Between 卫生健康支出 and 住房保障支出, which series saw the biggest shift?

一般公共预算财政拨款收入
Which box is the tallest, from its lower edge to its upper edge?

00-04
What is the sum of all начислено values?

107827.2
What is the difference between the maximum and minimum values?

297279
---
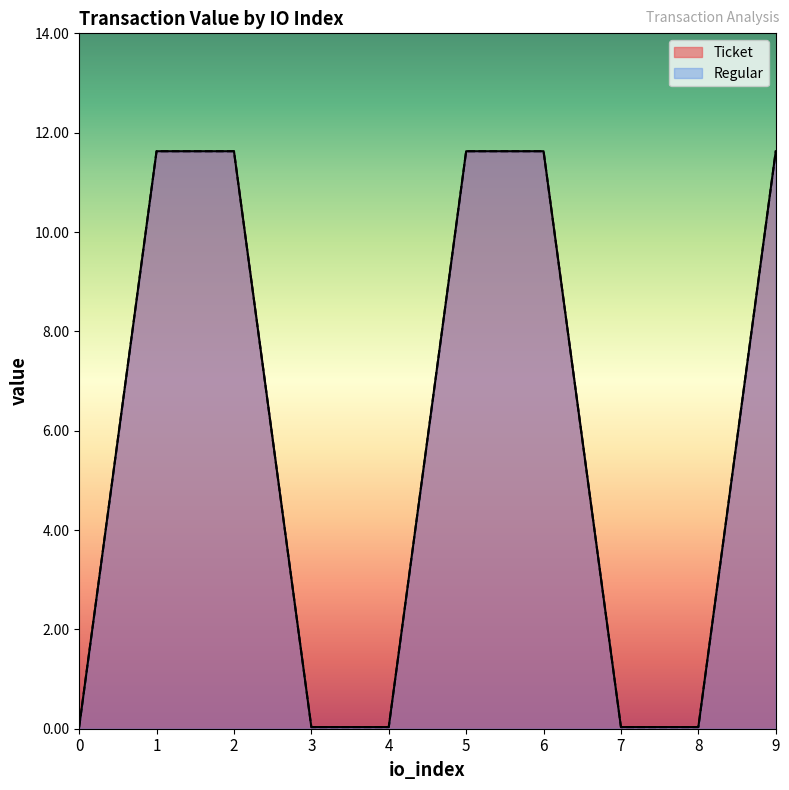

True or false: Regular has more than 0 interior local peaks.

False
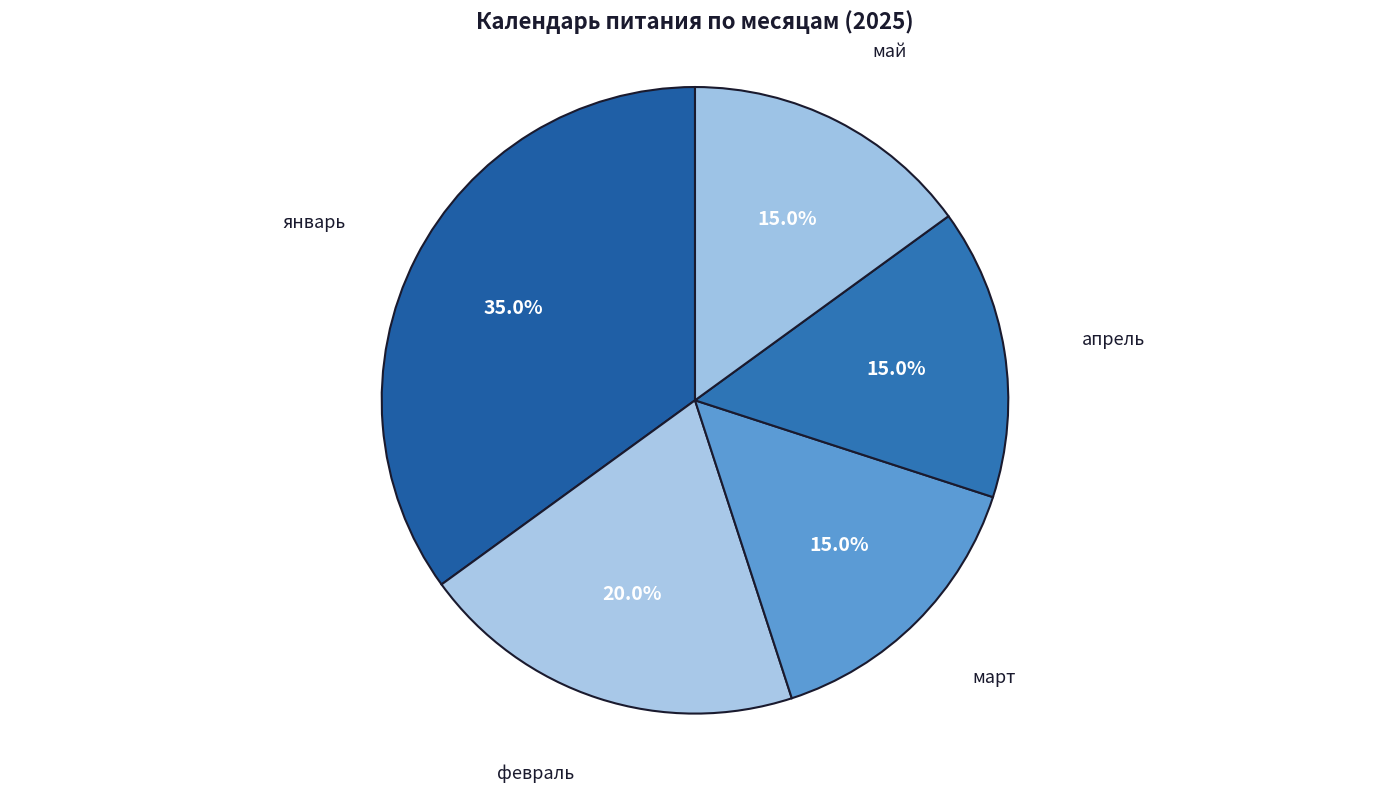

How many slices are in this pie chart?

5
* * *
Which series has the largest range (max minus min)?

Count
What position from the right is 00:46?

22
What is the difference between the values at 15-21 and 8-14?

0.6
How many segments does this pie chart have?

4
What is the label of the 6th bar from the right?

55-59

> **WHAT YOU WILL DO**
Pick out each line in the records that contains the word "this", and copy those lines.

> **WRITTEN ANSWER**
How many slices are in this pie chart?
How many segments does this pie chart have?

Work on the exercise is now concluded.